**Texto de origem**:
"""

Baile agitado e programação: No dia 28 de janeiro, o mencionado jornal dá uma notinha afirmando que haverá um concorrido e animado baile carnavalesco no ‘Centro Náutico Potengi’, do bairro da Ribeira. Reunião: Na mesma data e jornal, a então famosa agremiação ‘Club Noturno’, cuja secretaria era de João Estevam, convidava os sócios carnavalescos para uma reunião na casa de Antônio Cavalcanti em vistas ao carnaval. Banda: A banda de música do 29° Batalhão de Caçadores foi contratada para tocar de cima de um coreto armado em frente ao Natal Club, na Cidade Alta. e a banda de música da Polícia Militar e dos Escoteiros do Alecrim animaram os festejos e corso da Rua Tavares de Lyra, no bairro da Ribeira.

"""

**Conjunto de dados**:
"""

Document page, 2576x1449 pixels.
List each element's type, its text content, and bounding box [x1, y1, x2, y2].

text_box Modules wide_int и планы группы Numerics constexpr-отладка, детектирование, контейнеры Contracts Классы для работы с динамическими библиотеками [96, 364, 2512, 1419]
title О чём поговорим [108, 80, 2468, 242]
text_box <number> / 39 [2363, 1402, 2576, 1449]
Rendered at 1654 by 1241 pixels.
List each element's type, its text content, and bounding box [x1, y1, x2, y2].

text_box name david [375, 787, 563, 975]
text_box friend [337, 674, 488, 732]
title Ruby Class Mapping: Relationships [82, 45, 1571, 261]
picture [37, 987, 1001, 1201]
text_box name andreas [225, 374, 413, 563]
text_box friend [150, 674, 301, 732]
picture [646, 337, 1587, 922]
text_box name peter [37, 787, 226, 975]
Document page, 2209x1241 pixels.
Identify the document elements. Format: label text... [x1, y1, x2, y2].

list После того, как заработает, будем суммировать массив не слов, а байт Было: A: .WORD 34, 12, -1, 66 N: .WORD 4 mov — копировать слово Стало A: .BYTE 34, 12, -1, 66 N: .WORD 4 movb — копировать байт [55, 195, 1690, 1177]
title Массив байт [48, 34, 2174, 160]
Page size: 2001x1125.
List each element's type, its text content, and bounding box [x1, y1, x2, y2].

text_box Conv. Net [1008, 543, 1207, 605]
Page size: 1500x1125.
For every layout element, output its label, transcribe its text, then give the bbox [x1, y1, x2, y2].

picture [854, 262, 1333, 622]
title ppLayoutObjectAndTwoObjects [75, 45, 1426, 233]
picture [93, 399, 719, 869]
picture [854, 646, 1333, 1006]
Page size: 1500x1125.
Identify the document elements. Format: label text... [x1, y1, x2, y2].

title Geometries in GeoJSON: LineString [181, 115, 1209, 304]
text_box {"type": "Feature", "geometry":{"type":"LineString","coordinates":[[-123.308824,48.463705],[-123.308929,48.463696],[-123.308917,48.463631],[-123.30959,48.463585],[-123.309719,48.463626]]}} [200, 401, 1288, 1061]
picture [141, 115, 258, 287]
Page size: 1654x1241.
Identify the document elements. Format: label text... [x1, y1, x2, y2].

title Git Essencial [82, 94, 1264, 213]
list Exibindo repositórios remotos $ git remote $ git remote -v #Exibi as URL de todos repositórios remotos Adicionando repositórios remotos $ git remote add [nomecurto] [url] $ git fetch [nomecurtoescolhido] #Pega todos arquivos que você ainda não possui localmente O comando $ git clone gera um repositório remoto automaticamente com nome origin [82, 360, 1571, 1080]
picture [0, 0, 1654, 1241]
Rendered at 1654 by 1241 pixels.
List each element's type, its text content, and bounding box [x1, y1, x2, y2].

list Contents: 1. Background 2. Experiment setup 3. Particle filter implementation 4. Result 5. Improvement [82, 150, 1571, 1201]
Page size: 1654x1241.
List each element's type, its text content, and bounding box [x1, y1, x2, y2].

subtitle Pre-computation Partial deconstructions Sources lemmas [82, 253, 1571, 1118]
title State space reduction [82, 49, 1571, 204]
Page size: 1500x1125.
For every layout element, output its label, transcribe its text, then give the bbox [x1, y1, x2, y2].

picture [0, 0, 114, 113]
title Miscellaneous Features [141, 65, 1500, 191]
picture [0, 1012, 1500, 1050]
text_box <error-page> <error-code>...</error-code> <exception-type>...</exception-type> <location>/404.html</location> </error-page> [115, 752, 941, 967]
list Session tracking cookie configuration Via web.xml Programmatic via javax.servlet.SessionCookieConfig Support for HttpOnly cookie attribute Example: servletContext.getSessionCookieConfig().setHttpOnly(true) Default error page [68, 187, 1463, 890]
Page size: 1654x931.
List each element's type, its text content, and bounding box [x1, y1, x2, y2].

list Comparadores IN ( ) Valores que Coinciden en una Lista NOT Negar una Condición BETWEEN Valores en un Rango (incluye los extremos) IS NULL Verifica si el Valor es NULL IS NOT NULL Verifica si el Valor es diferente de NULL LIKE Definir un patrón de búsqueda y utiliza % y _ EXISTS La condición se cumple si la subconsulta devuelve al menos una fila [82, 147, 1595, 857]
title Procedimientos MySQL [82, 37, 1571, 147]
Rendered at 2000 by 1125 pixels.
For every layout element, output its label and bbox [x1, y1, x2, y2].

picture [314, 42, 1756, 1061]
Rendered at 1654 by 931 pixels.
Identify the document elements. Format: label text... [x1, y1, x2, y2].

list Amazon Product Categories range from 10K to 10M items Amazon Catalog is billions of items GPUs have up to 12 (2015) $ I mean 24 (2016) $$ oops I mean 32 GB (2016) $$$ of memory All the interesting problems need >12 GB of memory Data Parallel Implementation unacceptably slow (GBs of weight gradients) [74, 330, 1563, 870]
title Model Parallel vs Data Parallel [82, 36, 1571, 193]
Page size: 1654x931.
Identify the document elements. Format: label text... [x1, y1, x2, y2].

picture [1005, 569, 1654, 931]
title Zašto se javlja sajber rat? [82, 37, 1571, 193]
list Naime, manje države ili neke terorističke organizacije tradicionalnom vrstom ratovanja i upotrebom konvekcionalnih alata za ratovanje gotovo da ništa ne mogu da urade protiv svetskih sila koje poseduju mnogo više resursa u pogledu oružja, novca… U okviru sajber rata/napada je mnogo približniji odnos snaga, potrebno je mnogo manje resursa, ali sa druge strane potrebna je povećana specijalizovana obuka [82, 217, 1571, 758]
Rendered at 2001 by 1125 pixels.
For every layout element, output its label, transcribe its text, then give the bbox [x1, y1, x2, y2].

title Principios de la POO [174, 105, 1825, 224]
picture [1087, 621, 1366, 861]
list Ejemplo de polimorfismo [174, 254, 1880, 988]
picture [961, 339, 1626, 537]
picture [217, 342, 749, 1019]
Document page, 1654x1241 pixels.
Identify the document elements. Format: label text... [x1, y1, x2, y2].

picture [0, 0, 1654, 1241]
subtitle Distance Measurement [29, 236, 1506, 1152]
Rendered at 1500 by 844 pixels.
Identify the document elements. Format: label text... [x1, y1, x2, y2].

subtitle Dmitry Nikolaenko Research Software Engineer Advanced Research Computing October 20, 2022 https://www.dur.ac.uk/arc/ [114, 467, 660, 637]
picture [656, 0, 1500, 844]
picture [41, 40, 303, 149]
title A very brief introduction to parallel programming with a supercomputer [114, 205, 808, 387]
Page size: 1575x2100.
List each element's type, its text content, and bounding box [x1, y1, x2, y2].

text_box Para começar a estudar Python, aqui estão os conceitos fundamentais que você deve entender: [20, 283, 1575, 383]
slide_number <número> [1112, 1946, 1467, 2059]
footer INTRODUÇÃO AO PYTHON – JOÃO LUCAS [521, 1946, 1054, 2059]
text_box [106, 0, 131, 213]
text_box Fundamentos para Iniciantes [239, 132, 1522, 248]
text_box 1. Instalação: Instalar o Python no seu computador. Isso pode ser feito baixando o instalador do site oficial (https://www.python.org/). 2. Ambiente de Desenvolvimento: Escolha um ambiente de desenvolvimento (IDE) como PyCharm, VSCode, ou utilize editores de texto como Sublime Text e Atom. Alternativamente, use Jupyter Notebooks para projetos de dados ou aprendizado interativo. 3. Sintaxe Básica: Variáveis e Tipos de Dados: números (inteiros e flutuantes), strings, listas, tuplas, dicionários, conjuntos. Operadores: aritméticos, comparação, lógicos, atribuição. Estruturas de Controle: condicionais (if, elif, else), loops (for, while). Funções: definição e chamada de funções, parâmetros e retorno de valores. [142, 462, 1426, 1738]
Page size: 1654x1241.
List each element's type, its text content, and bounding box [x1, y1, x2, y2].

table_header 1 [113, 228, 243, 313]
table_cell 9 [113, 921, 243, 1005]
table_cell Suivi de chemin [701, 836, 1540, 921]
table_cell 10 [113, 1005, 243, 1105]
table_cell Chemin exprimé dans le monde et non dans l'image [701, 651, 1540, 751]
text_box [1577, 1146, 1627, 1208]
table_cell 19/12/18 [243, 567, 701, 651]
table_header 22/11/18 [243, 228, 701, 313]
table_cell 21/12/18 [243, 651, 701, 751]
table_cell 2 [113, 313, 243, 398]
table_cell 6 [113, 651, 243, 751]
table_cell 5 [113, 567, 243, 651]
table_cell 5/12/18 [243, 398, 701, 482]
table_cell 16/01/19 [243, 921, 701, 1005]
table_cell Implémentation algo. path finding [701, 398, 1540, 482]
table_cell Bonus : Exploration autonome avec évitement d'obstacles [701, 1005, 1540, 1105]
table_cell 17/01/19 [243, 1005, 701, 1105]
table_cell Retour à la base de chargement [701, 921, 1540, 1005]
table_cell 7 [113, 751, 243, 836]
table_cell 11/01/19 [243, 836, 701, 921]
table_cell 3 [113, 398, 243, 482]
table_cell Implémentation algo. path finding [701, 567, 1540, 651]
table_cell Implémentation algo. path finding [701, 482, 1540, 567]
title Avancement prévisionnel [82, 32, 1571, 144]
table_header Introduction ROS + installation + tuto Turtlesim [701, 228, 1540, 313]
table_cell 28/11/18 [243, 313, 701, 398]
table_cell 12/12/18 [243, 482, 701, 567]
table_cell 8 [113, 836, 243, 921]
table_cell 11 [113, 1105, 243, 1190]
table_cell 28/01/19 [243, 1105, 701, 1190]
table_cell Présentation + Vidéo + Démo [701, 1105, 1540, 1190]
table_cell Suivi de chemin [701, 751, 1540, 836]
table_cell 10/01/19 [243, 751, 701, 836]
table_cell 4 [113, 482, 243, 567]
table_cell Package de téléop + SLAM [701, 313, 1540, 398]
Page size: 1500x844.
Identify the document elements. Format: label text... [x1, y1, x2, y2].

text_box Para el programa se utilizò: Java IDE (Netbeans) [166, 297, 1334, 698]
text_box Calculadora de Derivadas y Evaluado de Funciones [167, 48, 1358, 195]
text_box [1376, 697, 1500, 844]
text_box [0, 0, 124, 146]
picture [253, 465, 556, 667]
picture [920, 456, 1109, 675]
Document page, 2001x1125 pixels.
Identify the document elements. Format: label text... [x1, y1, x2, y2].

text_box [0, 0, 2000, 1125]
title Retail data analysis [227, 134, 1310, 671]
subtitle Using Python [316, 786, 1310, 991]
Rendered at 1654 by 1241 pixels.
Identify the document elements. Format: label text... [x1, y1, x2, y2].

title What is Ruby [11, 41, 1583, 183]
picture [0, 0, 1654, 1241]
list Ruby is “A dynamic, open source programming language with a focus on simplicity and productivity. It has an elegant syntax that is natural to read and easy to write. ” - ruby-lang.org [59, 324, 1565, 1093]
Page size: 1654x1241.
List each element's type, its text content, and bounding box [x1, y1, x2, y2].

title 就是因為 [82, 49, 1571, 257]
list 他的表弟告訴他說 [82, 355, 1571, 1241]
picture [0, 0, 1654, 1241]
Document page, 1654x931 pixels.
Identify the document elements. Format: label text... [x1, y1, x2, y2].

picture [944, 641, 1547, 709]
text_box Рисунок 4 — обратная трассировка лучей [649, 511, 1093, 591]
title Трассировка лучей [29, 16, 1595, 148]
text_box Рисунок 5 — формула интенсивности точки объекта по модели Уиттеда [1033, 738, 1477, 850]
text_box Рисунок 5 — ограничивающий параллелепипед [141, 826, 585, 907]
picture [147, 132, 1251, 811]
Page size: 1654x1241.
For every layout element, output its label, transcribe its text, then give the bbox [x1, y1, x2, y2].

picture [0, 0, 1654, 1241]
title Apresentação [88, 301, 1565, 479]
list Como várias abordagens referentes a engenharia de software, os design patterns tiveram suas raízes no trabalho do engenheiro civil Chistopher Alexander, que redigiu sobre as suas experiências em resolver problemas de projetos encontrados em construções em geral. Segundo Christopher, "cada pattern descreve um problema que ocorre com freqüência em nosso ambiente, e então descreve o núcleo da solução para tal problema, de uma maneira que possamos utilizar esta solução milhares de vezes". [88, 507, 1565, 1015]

"""

Por favor, reescreva o texto sobre o carnaval entre "Baile agitado e" e "no bairro da Ribeira.", inclusive, trocando "Club Noturno" por "Clube Noturno".

Baile agitado e programação: No dia 28 de janeiro, o mencionado jornal dá uma notinha afirmando que haverá um concorrido e animado baile carnavalesco no ‘Centro Náutico Potengi’, do bairro da Ribeira. Reunião: Na mesma data e jornal, a então famosa agremiação ‘Clube Noturno’, cuja secretaria era de João Estevam, convidava os sócios carnavalescos para uma reunião na casa de Antônio Cavalcanti em vistas ao carnaval. Banda: A banda de música do 29° Batalhão de Caçadores foi contratada para tocar de cima de um coreto armado em frente ao Natal Club, na Cidade Alta. e a banda de música da Polícia Militar e dos Escoteiros do Alecrim animaram os festejos e corso da Rua Tavares de Lyra, no bairro da Ribeira.